Read more about Africanized bees.

What is a bee breed?

All bees have a similar anatomy that classifies them under the same taxonomic genus. They also have characteristics that set them apart, a lot like other animals such as dogs, cats, and cows. A bee breed is also known as a bee race.

While a large dog breed isn’t suitable for apartments, certain honey bee species won’t work for every beekeeper. The wrong dog may result in an unhappy pet, but the wrong choice of bee can make the difference between a hive’s success or failure.

A breed or race is any subspecies of the western honey bee. Bees that are the result of breeding different subspecies are called hybrids.

Can I rely on a breed of bee to have specific characteristics?

While it is easy to control breeds of most animals like sheep or cattle, maintaining the purity of bee races is much more difficult. After all, bees are free to roam at will, and the queen can mate with any drone she sees fit. Some breeding programs are certified and guarantee a particular type of bee. However, buying a package of purebred bees costs more, and sourcing a supplier isn’t always easy.

What bee characteristics should I consider?
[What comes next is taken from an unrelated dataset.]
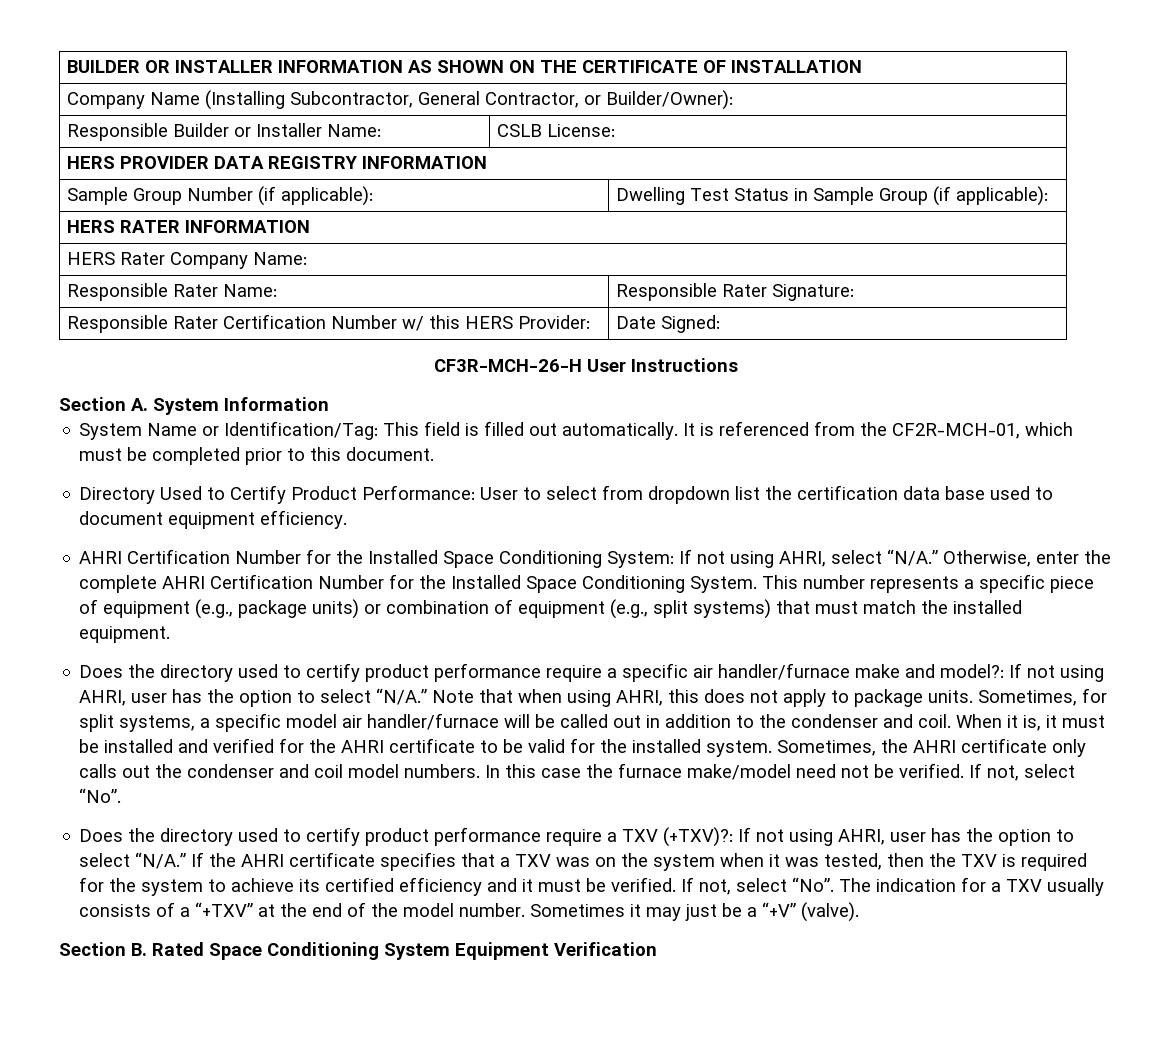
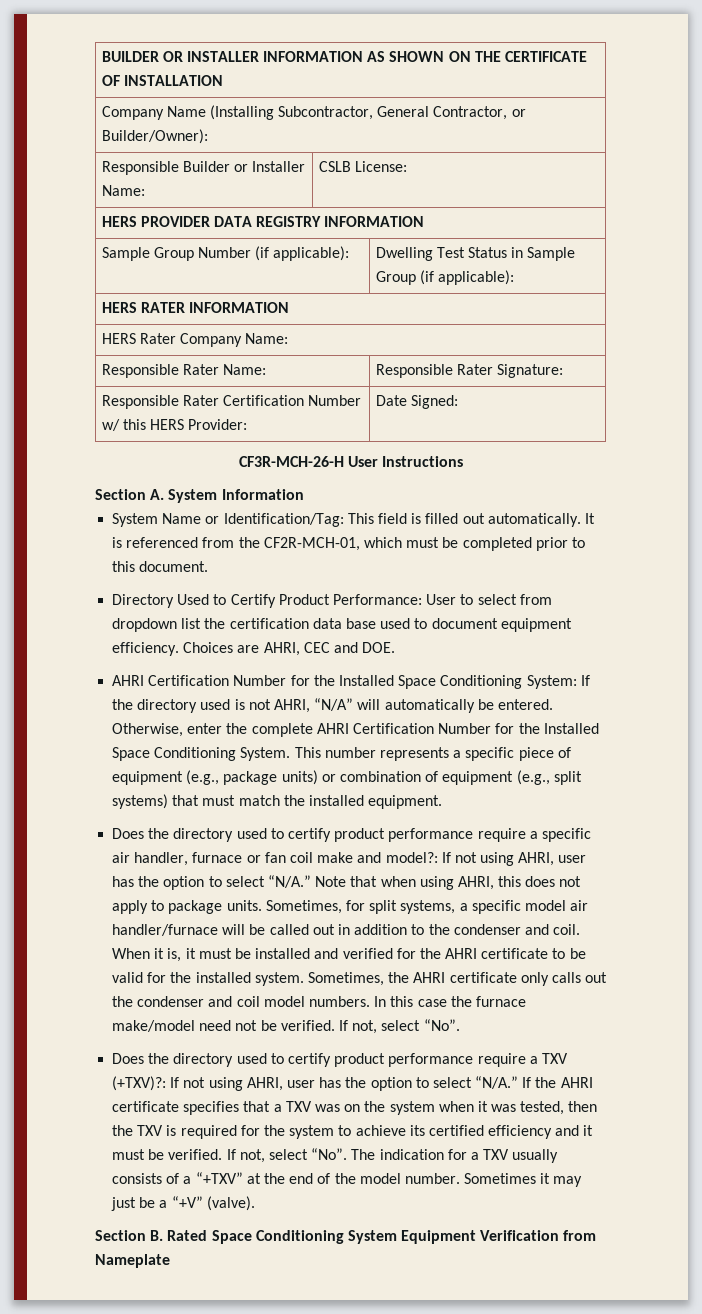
(348, 519) none -> [183,642,396,656] Choices are AHRI, CEC and DOE.
[697,549,939,568] not using AHRI, select “N/A.” -> [112,698,553,713] the directory used is not AHRI, “N/A” will automatically be entered.
[718,663,851,680] handler/furnace -> [134,852,313,866] handler, furnace or fan coil
(657, 949) none -> [563,1230,597,1241] [95,1254,170,1268] from Nameplate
While different species of bees have dozens of varying traits, some of the important questions include the following:

  • Are they docile or aggressive?
  • Will your bees swarm for any small reason?
  • How well do they adapt to different climates?
  • Do they produce lots of honey?
  • How well do they fight disease and parasites?
  • Do they overwinter well?

Are there other breeds of bees to consider?

Popular bee breeds any hybrids for beekeepers include Italian, Carniolan, Cordovan, Russian, Buckfast, and Caucasian. Other races you may want to consider are listed below.

German Dark Honey Bee (Apis Mellifera Mellifera): Also known as the European dark bee, the German Dark bee was introduced to the United States during the colonial era. While they are ideal for cold winters, this breed is susceptible to brood disease and tends to be overly defensive.

Himalayan Honey Bee (Apis Cerana): If you’re a beekeeper in Asia, then the Himalayan bee is a good option. These small bees are very resilient to disease as they often renew wax comb. They can also adapt well to different climates, whether hot or cold.

Gibraltar Honey Bee (Apis Mellifera Iberiensis): The Gibraltar honey bee may be worth considering. While they may exhibit super-defensive traits, they also have a pure bloodline and are useful honey producers.

Summing up

Beekeepers should weigh the pros and cons of different bee breeds to decide which is best for their needs. While we’ve included some common options, the list isn’t exhaustive. For example, the Saskatraz is another hybrid that gets excellent reviews.

Bee traits are generalizations, and our advice is only a base reference. Not all breeds behave as you’d expect, and environmental factors like viruses and mite load can quickly change your colony’s normal hive behavior.

If you decide to buy a package of bees, try to find a trusted seller with a reputation for quality breeding. While it’s possible to inspect a horse or dog for quality traits, doing so with bees isn’t so easy. You’re at the mercy of the bee breeder to a certain extent.

Whatever bee breed you choose, always try to buy bees locally. They’ve successfully overwintered, dealing with local challenges like climate and pests. It gives beekeepers the best chance of keeping a thriving hive that pollinates effectively and provides a lot of honey.